Furthermore, there is a fifth (optional) argument parallel= where you can select whether the algorithm execution should be parallelised or not.
With all this convenience in place, the final Levenshtein call then boils down to only the row-wise function levenshtein_numba_row and the call to apply_binary_str.
apply_binary_str(
df["question1"].values.data,
df["question2"].values.data,
func=levenshtein_numba_row,
output_dtype=np.int64,
parallel=True,
)
Conclusion
With a bit of research, it already turns out that we could compute the Levenshtein distance in roughly 50s on a single core or with parallelisation in 11s on multiple cores of a 13” Intel-based MacBook Pro.
By using fletcher and numba, we could half the execution time by using a simple Levenshtein implementation in pure numba-jitted Python, either on a single or multiple cores.

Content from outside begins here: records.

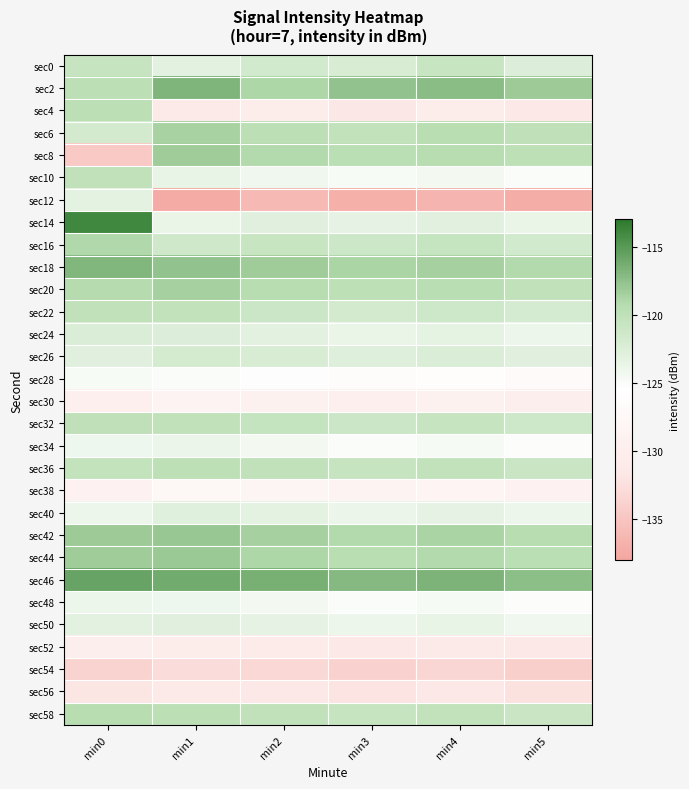

Reading right to left, what are all the values shown in this chart?

sec0: min5=-122.5	min4=-120.8	min3=-122.1	min2=-121.5	min1=-123.1	min0=-120.6
sec2: min5=-118.1	min4=-117.2	min3=-117.6	min2=-118.9	min1=-116.8	min0=-119.7
sec4: min5=-131.4	min4=-130.6	min3=-131.8	min2=-130.2	min1=-131.1	min0=-119.8
sec6: min5=-120.0	min4=-119.5	min3=-120.3	min2=-119.8	min1=-118.6	min0=-121.7
sec8: min5=-119.9	min4=-119.3	min3=-119.7	min2=-119.1	min1=-118.3	min0=-134.6
sec10: min5=-125.1	min4=-124.5	min3=-124.9	min2=-124.2	min1=-123.6	min0=-120.2
sec12: min5=-137.3	min4=-136.6	min3=-137.0	min2=-136.1	min1=-137.5	min0=-123.2
sec14: min5=-123.7	min4=-123.0	min3=-123.4	min2=-122.9	min1=-123.7	min0=-113.9
sec16: min5=-121.5	min4=-120.6	min3=-121.2	min2=-120.8	min1=-121.3	min0=-119.0
sec18: min5=-119.1	min4=-118.5	min3=-118.8	min2=-118.2	min1=-117.6	min0=-116.8
sec20: min5=-120.2	min4=-119.6	min3=-119.9	min2=-119.3	min1=-118.5	min0=-119.2
sec22: min5=-121.9	min4=-121.3	min3=-121.7	min2=-121.1	min1=-120.3	min0=-120.2
sec24: min5=-123.9	min4=-123.3	min3=-123.7	min2=-123.1	min1=-122.5	min0=-122.3
sec26: min5=-122.9	min4=-122.3	min3=-122.7	min2=-122.1	min1=-121.8	min0=-122.9
sec28: min5=-126.6	min4=-126.0	min3=-126.4	min2=-125.8	min1=-125.1	min0=-124.9
sec30: min5=-129.9	min4=-129.3	min3=-129.7	min2=-129.1	min1=-128.5	min0=-129.8
sec32: min5=-121.3	min4=-120.7	min3=-121.1	min2=-120.5	min1=-120.2	min0=-120.0
sec34: min5=-125.3	min4=-124.7	min3=-125.1	min2=-124.5	min1=-123.8	min0=-124.1
sec36: min5=-120.9	min4=-120.3	min3=-120.7	min2=-120.1	min1=-119.9	min0=-120.3
sec38: min5=-128.9	min4=-128.3	min3=-128.7	min2=-128.1	min1=-127.6	min0=-128.7
sec40: min5=-124.0	min4=-123.4	min3=-123.8	min2=-123.2	min1=-122.8	min0=-123.9
sec42: min5=-119.3	min4=-118.7	min3=-119.1	min2=-118.5	min1=-117.9	min0=-118.1
sec44: min5=-119.7	min4=-119.1	min3=-119.5	min2=-118.9	min1=-118.0	min0=-118.2
sec46: min5=-117.3	min4=-116.7	min3=-117.1	min2=-116.5	min1=-116.2	min0=-115.7
sec48: min5=-125.3	min4=-124.7	min3=-125.1	min2=-124.5	min1=-124.1	min0=-124.0
sec50: min5=-124.2	min4=-123.6	min3=-124.0	min2=-123.4	min1=-122.9	min0=-123.1
sec52: min5=-131.6	min4=-131.0	min3=-131.4	min2=-130.8	min1=-130.2	min0=-129.9
sec54: min5=-134.0	min4=-133.4	min3=-133.8	min2=-133.2	min1=-132.8	min0=-133.7
sec56: min5=-132.3	min4=-131.7	min3=-132.1	min2=-131.5	min1=-131.1	min0=-131.9
sec58: min5=-120.9	min4=-120.3	min3=-120.7	min2=-120.1	min1=-119.8	min0=-119.4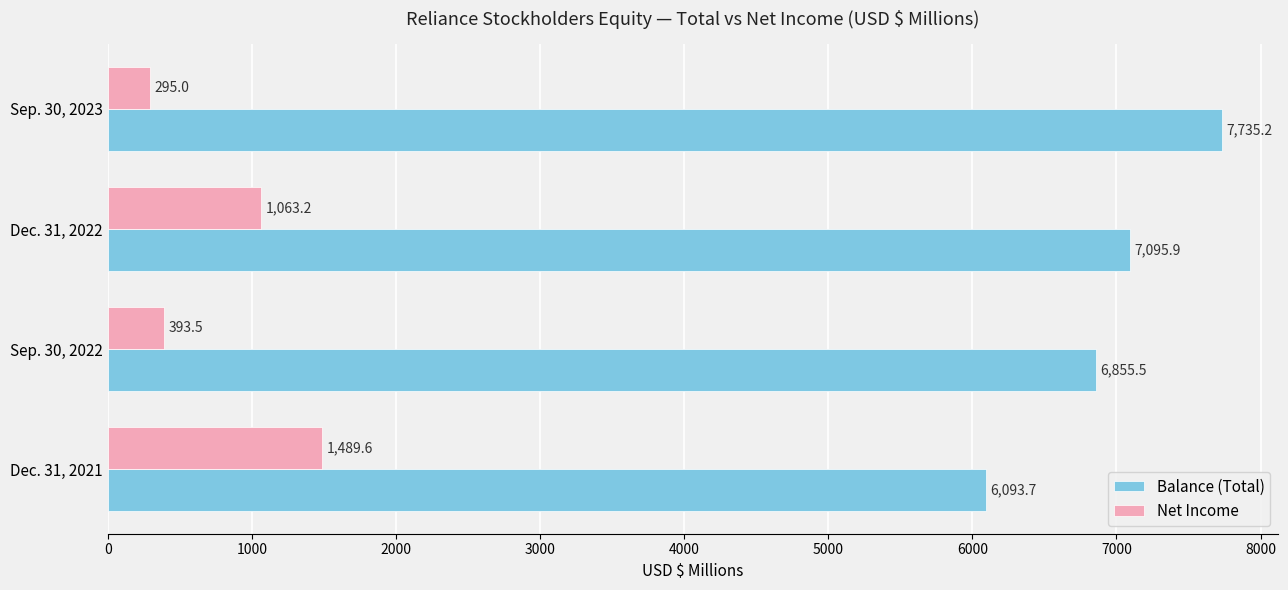

List the labels in order of Net Income value, smallest first.

Sep. 30, 2023, Sep. 30, 2022, Dec. 31, 2022, Dec. 31, 2021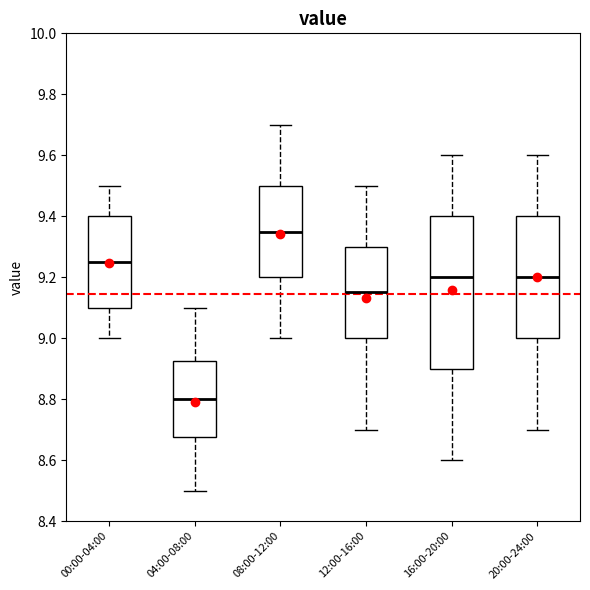

Comparing the boxes themselves (not the whiskers), which one is the tallest?

16:00-20:00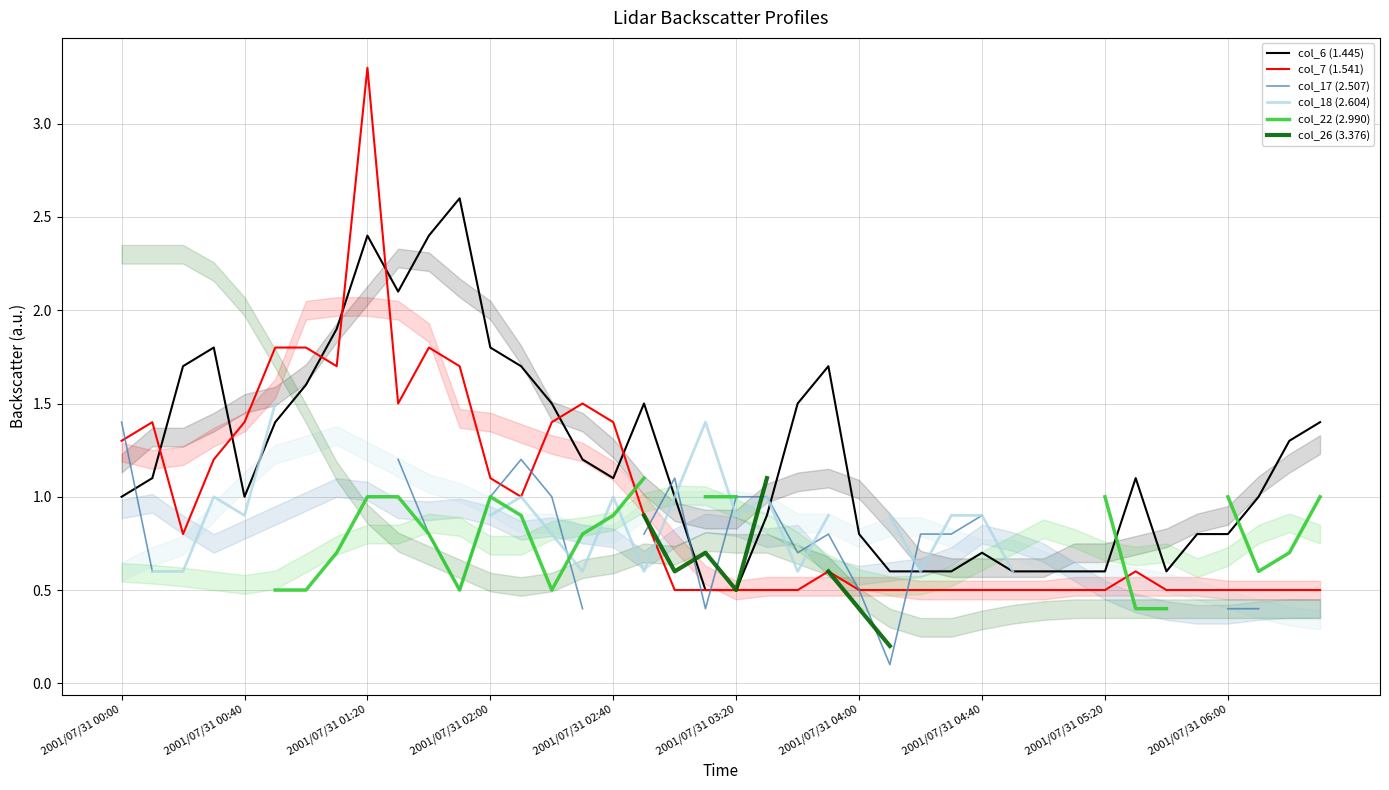

What are all the series names shown in the legend?

col_6 (1.445), col_7 (1.541), col_17 (2.507), col_18 (2.604), col_22 (2.990), col_26 (3.376)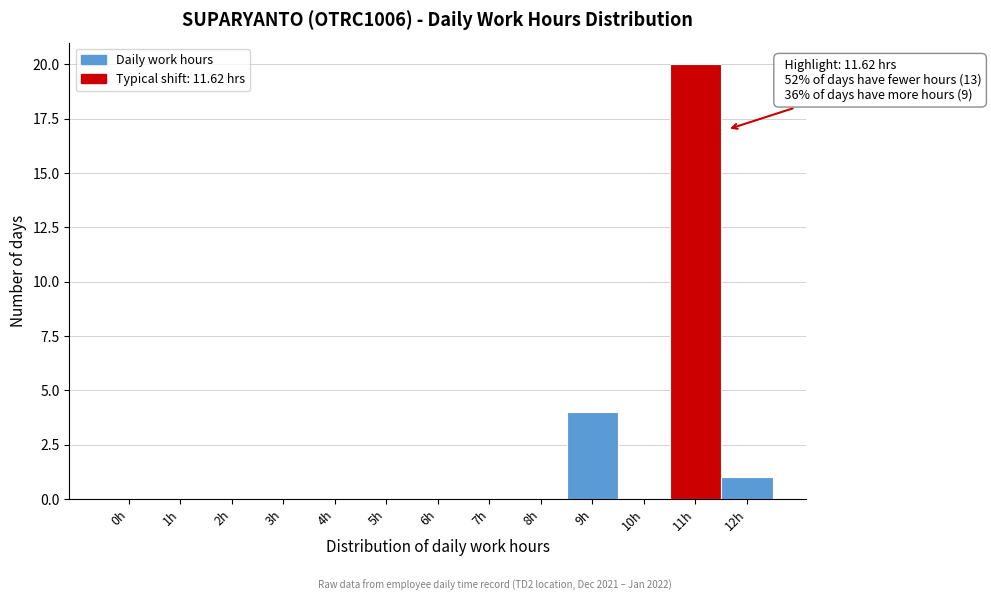

Reading left to right, extract all data points from this chart.

0h=0	1h=0	2h=0	3h=0	4h=0	5h=0	6h=0	7h=0	8h=0	9h=4	10h=0	11h=20	12h=1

Additionally, the Arrow-backed columns only need half the RAM of the Python-object based columns used currently by default in pandas.
And while the current implementation here consisted of quite a significant amount of code, we added a helper function to fletcher 0.7 that ensures that we can implement such algorithms that take two strings and return a fixed size scalar as a result by only defining a numba-jitted function that works on a single row.